# Waterfall on the Dirty Devil?



## mattvogt7 (Mar 15, 2009)

Hey everyone,
I am planning on "running"/walking the DD at the end of the month and talked to the BLM office in Hanksville and they said a group from Colorado just got off the water, one of the people is a known river guide, and they claimed there is a new waterfall somewhere at the lower portion of the DD. The BLM people claimed it was down low where the DD joins the CO, but I dont know why someone would float all the way down there. The details were sparse, but it sounds like one of the group members actually went over said falls and the others portaged. Wondering if anyone has heard anything about this or have an beta on where this actually may be. Thanks a ton in advance!

- Matt


----------



## slickhorn (Dec 15, 2005)

Hey bro! 

is this a silt waterfall where the river is recarving its channel? Or is it a rock feature? Where are you exiting the canyon?
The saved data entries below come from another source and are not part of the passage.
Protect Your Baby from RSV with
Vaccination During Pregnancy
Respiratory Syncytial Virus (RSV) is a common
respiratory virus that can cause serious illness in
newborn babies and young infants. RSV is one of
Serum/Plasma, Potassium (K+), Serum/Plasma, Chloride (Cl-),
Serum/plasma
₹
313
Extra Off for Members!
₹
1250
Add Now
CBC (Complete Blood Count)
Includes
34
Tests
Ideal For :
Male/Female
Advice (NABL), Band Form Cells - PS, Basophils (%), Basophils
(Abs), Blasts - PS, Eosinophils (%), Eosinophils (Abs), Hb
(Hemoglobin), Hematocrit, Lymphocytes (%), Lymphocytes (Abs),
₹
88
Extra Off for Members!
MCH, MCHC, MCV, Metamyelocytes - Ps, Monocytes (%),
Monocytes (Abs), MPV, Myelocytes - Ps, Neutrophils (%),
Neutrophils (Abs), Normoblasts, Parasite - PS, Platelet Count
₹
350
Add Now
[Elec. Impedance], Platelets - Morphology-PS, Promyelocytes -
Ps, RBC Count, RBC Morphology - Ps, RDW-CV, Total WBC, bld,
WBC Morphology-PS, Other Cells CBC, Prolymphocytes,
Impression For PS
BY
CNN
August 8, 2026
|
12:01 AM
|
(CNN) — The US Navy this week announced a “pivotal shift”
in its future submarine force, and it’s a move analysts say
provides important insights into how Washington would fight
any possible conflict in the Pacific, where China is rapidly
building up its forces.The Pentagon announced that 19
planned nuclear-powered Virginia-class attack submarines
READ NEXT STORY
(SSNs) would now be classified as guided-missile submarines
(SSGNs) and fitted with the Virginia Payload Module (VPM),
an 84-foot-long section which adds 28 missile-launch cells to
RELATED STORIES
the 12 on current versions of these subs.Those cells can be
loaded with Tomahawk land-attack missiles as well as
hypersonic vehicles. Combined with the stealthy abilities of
seems like the San Juan has one of the sometimes-there silt waterfalls. Dependent on level of the res more than anything I think.


----------



## mattvogt7 (Mar 15, 2009)

Yea I am assuming its a silt waterfall that has formed as the lake recedes. I am also thinking that maybe its a new feature as we had a bit of an epic monsoon season this year and the DD was raging in August/september. The way the BLM described sounded like its a rock feature, as if the water just poured over onto a bunch of exposed rocks, which sounds a bit suspicious to me. It also makes me wonder as someone apparently went over it with no issues.


----------



## restrac2000 (Mar 6, 2008)

mattvogt7 said:


> Yea I am assuming its a silt waterfall that has formed as the lake recedes. I am also thinking that maybe its a new feature as we had a bit of an epic monsoon season this year and the DD was raging in August/september. The way the BLM described sounded like its a rock feature, as if the water just poured over onto a bunch of exposed rocks, which sounds a bit suspicious to me. It also makes me wonder as someone apparently went over it with no issues.


We drove by on the way home from the San Juan.
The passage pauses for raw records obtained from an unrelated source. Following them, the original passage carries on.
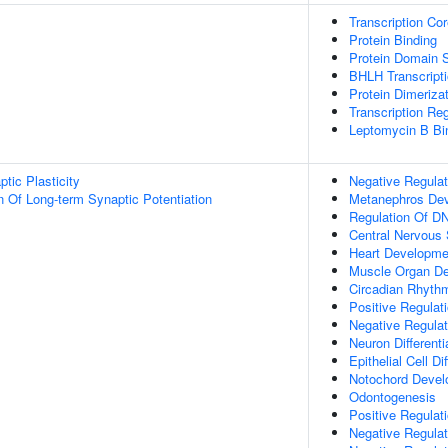
Transcription Cor
Protein Binding
Protein Domain S
BHLH Transcripti
Protein Dimerizat
Transcription Regu
Leptomycin B Bi
tic Plasticity
Negative Regulat
n Of Long-term Synaptic Potentiation
Metanephros De
Regulation Of DN
Central Nervous
Heart Developme
Muscle Organ D
Circadian Rhyth
Positive Regulat
Negative Regula
Neuron Differenti
Epithelial Cell Di
Notochord Deve
Odontogenesis
Positive Regulat
Negative Regulat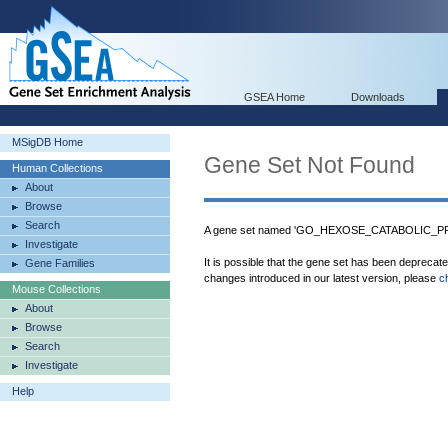
GSEA Home
Downloads
MSigDB Home
Gene Set Not Found
Human Collections
About
Browse
Search
A gene set named 'GO_HEXOSE_CATABOLIC_PRO
Investigate
It is possible that the gene set has been deprecat
Gene Families
changes introduced in our latest version, please
c
Mouse Collections
About
Browse
Search
Investigate
Help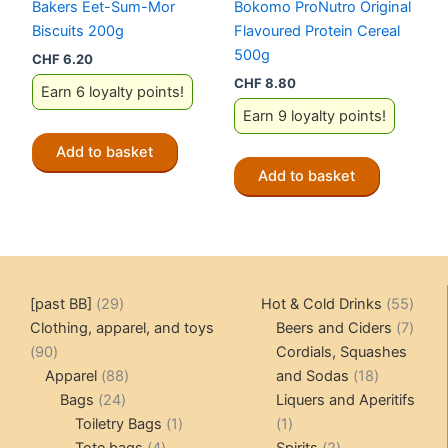
Bakers Eet-Sum-Mor
Bokomo ProNutro Original
Biscuits 200g
Flavoured Protein Cereal
500g
CHF
6.20
CHF
8.80
Earn 6 loyalty points!
Earn 9 loyalty points!
Add to basket
Add to basket
29
55
[past BB]
29
Hot & Cold Drinks
55
products
produ
7
Clothing, apparel, and toys
Beers and Ciders
7
90
produ
90
Cordials, Squashes
products
88
18
Apparel
88
and Sodas
18
24
products
products
Bags
24
Liquers and Aperitifs
products
1
1
Toiletry Bags
1
1
4
product
product
2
There is a feature in the mudflats in the main channel of the DD that is a definite drop within the silt. Looked unpleasant in many ways. Not sure if it is the aforementioned "waterfall" but it seems to fit the description. Was just beyond the last sandstone camps the NPS maintains on the West side of the Dirty Devil along the highway.

Didn't think much of it at the time. Might be worth taking out at these camps if possible to avoid the slog in that mud. (Sorry no photos as my wife has camera in Europe).

Those September rains definitely reamed that region heavily. The Fremont through the Capital Reef is still recovering. Was a wild series of storms for Utah.

Phillip


----------



## mikepart (Jul 7, 2009)

I don't have any info on a waterfall on the DD, but I can explain a little about how these reservoir sediment waterfalls develop. They are caused by sediment, but flow over rock.

What happens is the original river channel is filled with lake sediment. When the lake drops, the river carves out a new channel in the lake sediment. This new channel can be quite far from the original (pre-reservoir) channel. When the river, now entrenched in a new channel, erodes enough sediment to reach some rock really nasty stuff happens.

This is how Paiute Falls on the San Juan and Pierce Ferry Rapid on Mead formed. Just a matter of time before we get one near Hite IMO.


----------



## WillYates (Aug 3, 2007)

Did it last Sept. No vertical waterfalls. Does have a couple 6' drops over 10-15' above Poison. Horizon lines always look scary. Sounds like the river changed from what I read on the internet last year after the floods. Most of the "rapids" are after Sams to just past poison. Near the Dirty Devil campground is what I call mud riffles. It's where the river has cut into the mud. Making 3-6' sheer mud walls that you can't see what's coming next. Also has many many many tammies stuck in the same area. So, I wouldn't recommend inflatables as you will be dropping mud riffles with branches sticking up. First 31 miles suck bad. Long story: don't go. It's horrible. Stay on the upper c. 

PS I'll be launching the 27th.


----------



## mattvogt7 (Mar 15, 2009)

Hey everyone, thanks for the continued help!

restrac2000 - your description is super helpful. I plan to walk out the small side drainage at the third outhouse on the West side of the river. Am I correct in guessing that what you saw (which sounds right) was after these camps. This dovetails with what the BLM told me as the group in question I believe was close to the confluence of the DD and the CO, which we are going to avoid.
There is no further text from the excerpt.